TEXT UNDER STUDY:
For what it’s worth, those responsible for the disastrous town hall meeting at the Jewish Community Center in November say they’re sorry. They know that many of the 400 people who attended were angry because they didn’t get to talk about “McMansions.”

 

 

That’s slang, of course, for the big new houses sprouting up — some say overrunning — neighborhoods throughout Preston Hollow. The homes are hard to miss, not so much for their architectural style as for their incongruity with older homes that typically have large setbacks from the street.

 

 

But it wasn’t just concerns about architectural integrity that brought 400 people to that ill-fated meeting. The litany of issues ranged from complaints about construction crews making an early-morning racket to the property tax impact of suddenly living in a neighborhood of lavish new homes.

 

 

All that pent-up frustration, much of it from homeowners who had tried unsuccessfully to enlist the city to do something about their problems, exploded when city officials insisted on sticking to the scripted agenda instead of letting homeowners vent about teardowns, as many anticipated.

 

 

          “I think we made a whole lot more people angry than satisfied,” says Dallas City Council member Lois Finkelman, whose district includes Preston Hollow.

 

 

          Theresa O’Donnell, director of the city’s Development Services Department, says: “If we had that to do over, we would, and we would do it very differently.”

Saved entries:
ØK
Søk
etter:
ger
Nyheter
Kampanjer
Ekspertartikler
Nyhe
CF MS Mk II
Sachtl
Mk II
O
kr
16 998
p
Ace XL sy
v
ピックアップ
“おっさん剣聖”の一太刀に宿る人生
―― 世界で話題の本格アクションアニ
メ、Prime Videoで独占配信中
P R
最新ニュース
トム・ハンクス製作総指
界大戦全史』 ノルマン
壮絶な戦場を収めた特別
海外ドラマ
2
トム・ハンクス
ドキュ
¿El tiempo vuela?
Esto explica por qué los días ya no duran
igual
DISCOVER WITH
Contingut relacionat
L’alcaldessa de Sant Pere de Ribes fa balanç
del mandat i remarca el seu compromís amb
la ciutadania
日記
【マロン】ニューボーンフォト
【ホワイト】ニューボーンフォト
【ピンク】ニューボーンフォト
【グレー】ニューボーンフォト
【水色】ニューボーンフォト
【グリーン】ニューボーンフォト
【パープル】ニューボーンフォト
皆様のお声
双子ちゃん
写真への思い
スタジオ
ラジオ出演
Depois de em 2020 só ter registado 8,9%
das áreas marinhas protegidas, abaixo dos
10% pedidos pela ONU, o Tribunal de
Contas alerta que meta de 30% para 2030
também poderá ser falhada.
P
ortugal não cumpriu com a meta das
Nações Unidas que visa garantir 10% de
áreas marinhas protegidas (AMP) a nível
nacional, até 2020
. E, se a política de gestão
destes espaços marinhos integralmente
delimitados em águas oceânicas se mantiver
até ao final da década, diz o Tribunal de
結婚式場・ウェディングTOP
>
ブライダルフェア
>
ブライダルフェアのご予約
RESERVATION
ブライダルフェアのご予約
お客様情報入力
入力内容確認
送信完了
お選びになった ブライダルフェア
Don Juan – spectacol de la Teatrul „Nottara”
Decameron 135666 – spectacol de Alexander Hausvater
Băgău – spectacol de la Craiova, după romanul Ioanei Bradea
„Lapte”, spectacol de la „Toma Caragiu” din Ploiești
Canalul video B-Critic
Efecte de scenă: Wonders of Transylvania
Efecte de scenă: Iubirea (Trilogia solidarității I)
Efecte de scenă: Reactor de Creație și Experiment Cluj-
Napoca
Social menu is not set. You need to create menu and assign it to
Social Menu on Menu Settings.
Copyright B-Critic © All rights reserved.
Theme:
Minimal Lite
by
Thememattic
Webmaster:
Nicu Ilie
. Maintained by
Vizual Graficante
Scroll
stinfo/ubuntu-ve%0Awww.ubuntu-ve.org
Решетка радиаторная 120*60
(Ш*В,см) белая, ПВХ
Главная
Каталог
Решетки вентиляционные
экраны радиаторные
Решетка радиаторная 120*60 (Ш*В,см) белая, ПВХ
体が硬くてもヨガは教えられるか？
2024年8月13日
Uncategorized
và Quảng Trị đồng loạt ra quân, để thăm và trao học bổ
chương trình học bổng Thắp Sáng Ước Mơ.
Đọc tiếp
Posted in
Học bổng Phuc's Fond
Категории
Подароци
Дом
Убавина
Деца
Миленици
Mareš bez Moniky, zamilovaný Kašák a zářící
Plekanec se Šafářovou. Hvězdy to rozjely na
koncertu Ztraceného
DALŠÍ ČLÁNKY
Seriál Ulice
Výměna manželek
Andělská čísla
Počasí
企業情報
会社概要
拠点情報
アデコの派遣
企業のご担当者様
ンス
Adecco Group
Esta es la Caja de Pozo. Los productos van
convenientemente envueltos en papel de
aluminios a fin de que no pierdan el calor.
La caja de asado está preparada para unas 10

WORK TASK:
In the article about the town hall meeting on Preston Hollow's new houses, who is identified as director of the city's Development Services Department?

YOUR SOLUTION:
Theresa O'Donnell